当一场重大风暴来袭时,我们的出行会发生变化,这些变化往往决定了安全与危险之间的差别。该研究考察了德克萨斯州哈里斯县居民在造成大规模停电和破坏的 2021 年冬季风暴期间的实际出行情况。通过追踪匿名手机数据,研究人员展示了人们放弃了哪些出行、保留了哪些出行,以及这些模式能在多大程度上被预测。他们的方法可能帮助城市更聪明地为下一次极端天气事件做准备,确保像杂货店和加油站等关键场所在最需要时仍然可达。

穿行在冰冻城市中的人群追踪

为理解风暴期间的行为,作者将来自智能手机的数十亿条 GPS 打点转化为各周不同社区之间的出行地图。
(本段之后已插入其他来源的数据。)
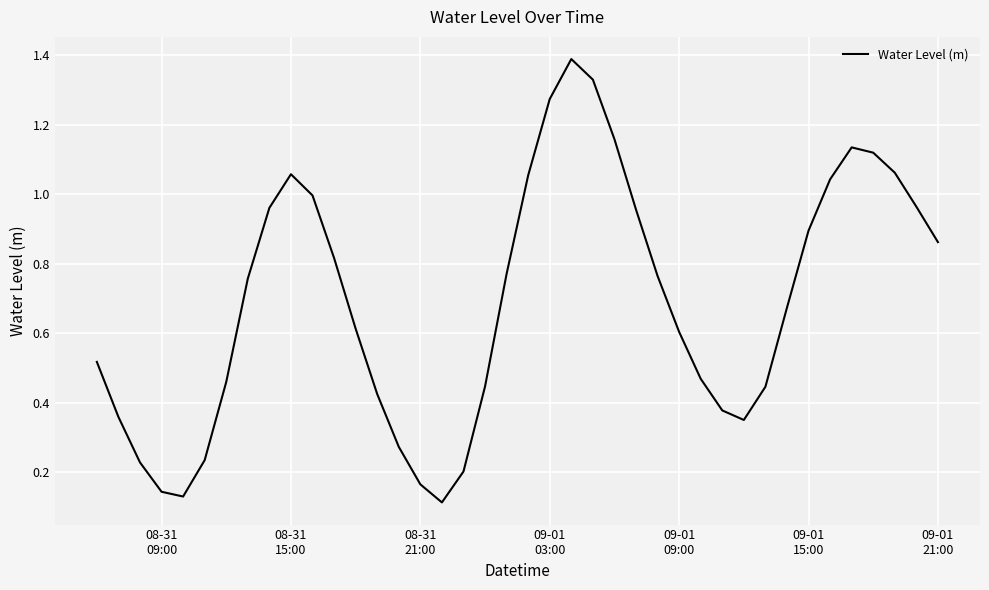

What is the greatest value displayed?

1.4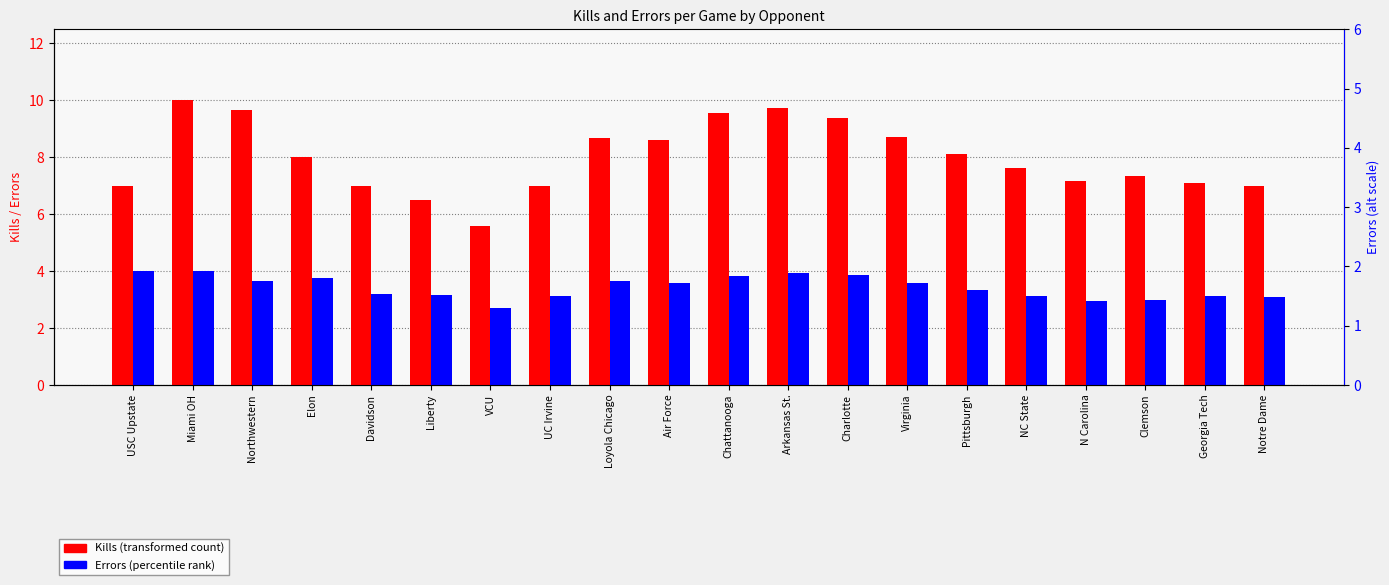

Does the chart contain stacked bars?

No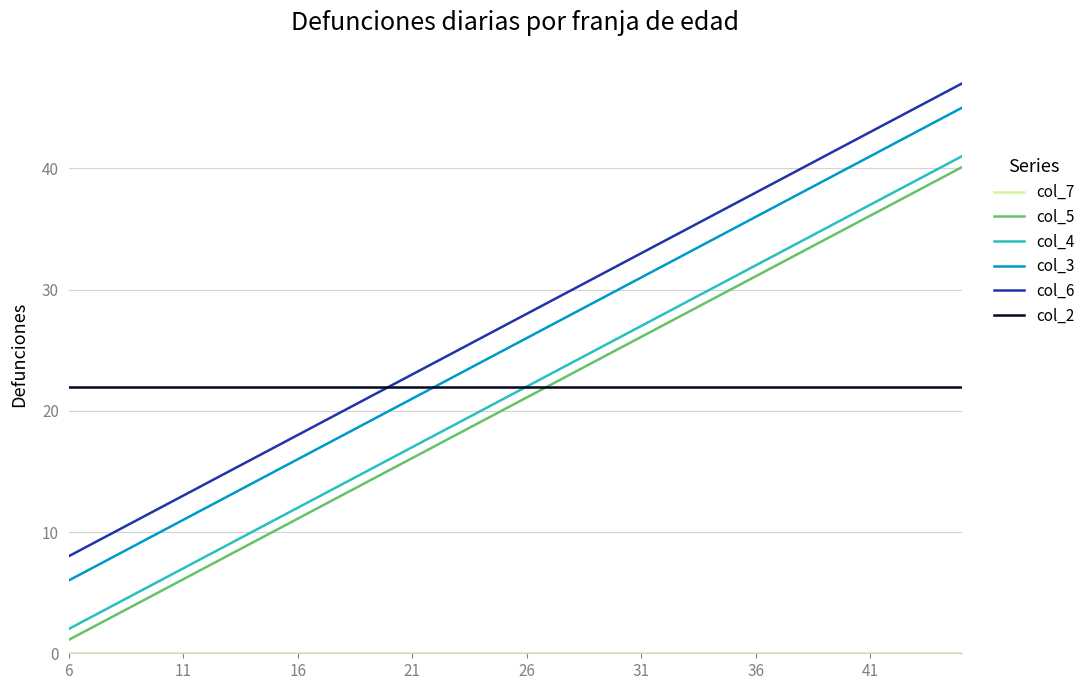

How many lines are shown in the chart?

6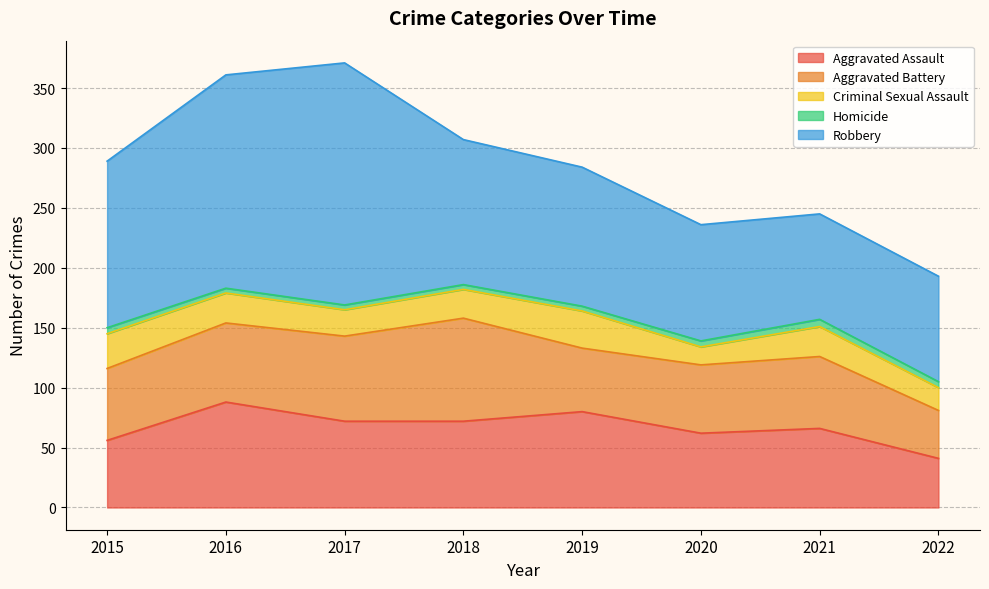

Reading right to left, transcribe all the data shown in this chart.

Aggravated Assault: 2022=41	2021=66	2020=62	2019=80	2018=72	2017=72	2016=88	2015=56
Aggravated Battery: 2022=40	2021=60	2020=57	2019=53	2018=86	2017=71	2016=66	2015=60
Criminal Sexual Assault: 2022=19	2021=25	2020=15	2019=31	2018=24	2017=22	2016=25	2015=29
Homicide: 2022=5	2021=6	2020=5	2019=4	2018=4	2017=4	2016=4	2015=5
Robbery: 2022=88	2021=88	2020=97	2019=116	2018=121	2017=202	2016=178	2015=139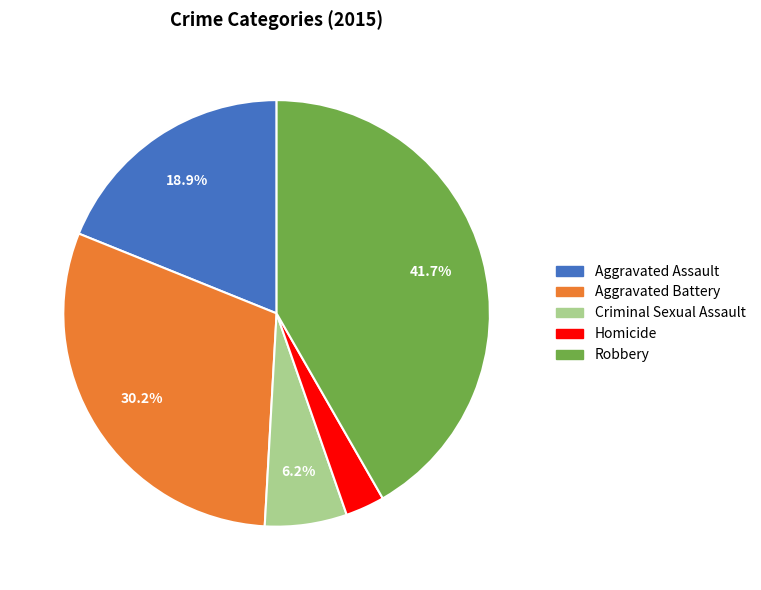

How many slices are in this pie chart?

5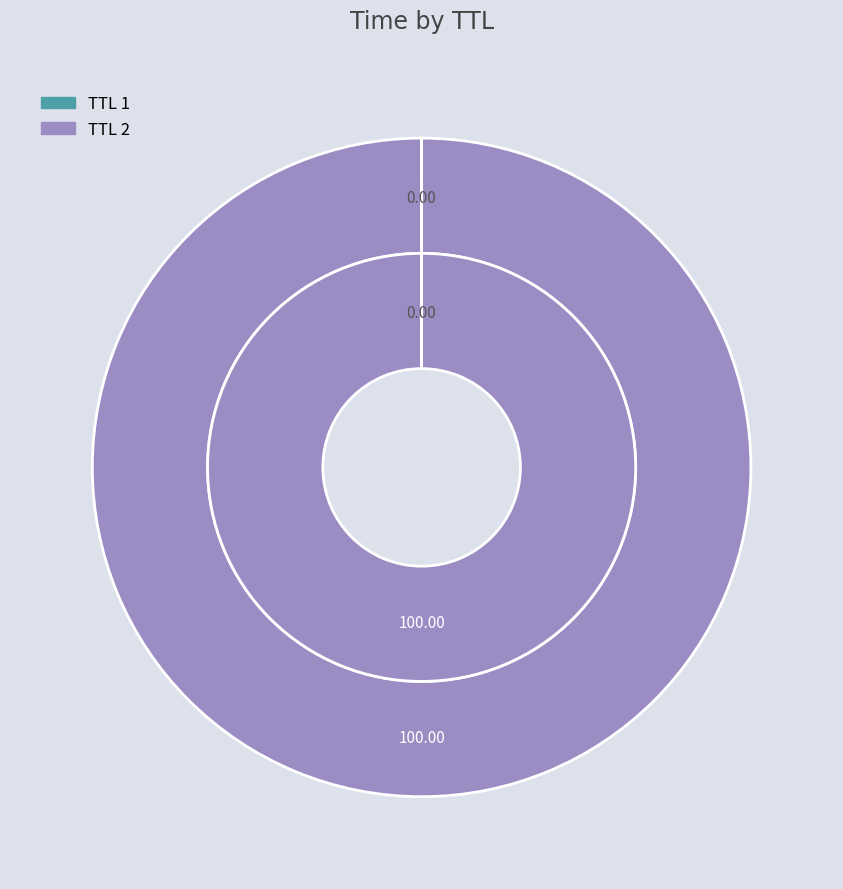

How many slices are in this pie chart?

2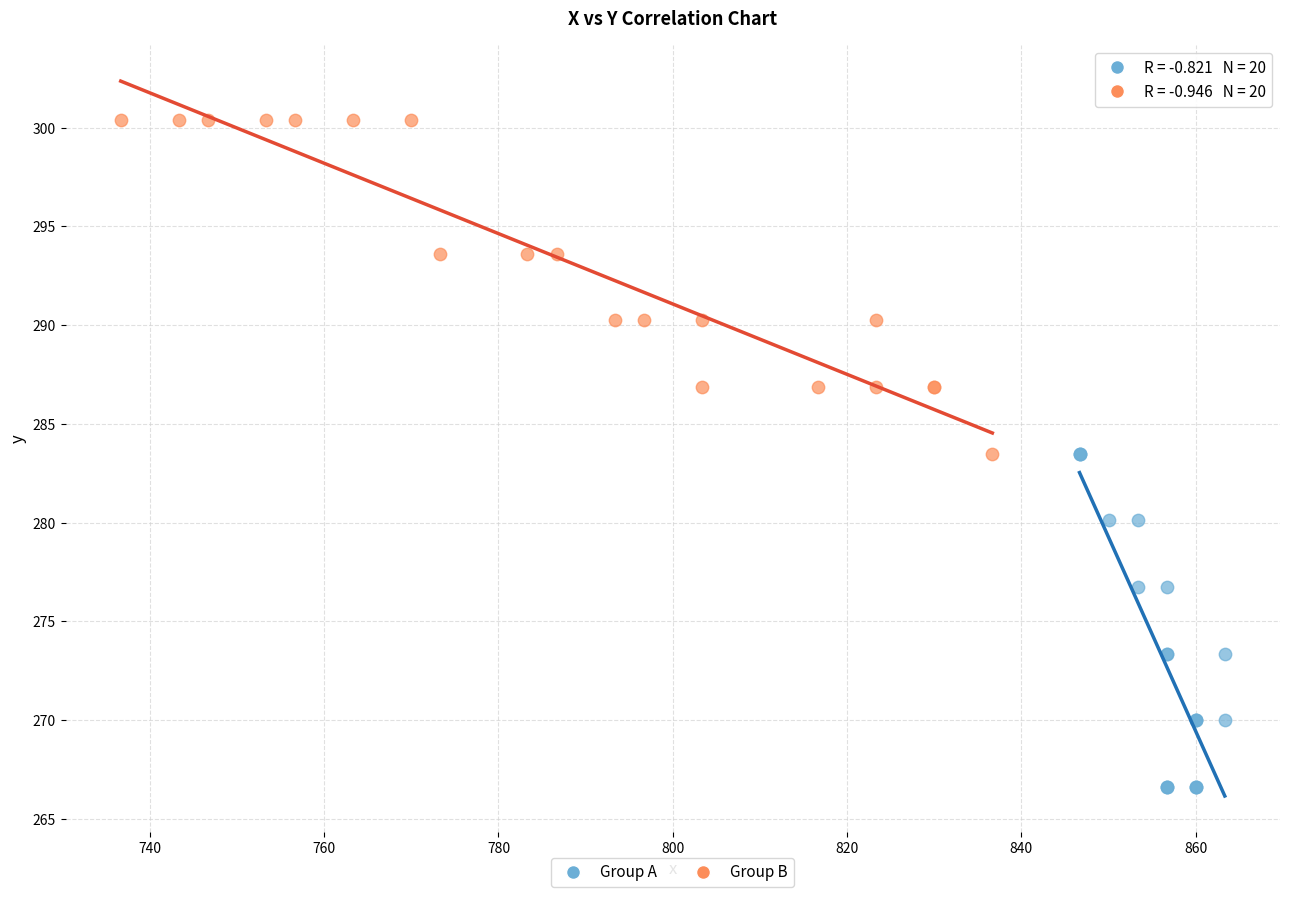

Which series contains the highest Y value?

Group B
每个社区以普查区(census tract)划定,当人们离开家并访问某个兴趣地点(如学校、餐馆、诊所或商店)时就计为一次出行。研究团队没有把所有出行一视同仁,而是根据目的地类型将其划分为不同层,采用一种标准的商业分类系统。一层包含医疗保健地点的访问,另一层包含学校,另一层包含餐馆,依此类推。将这些层叠加在一起,形成一种区域的“出行指纹”,显示日常生活中不同部分如何共同构成总体出行。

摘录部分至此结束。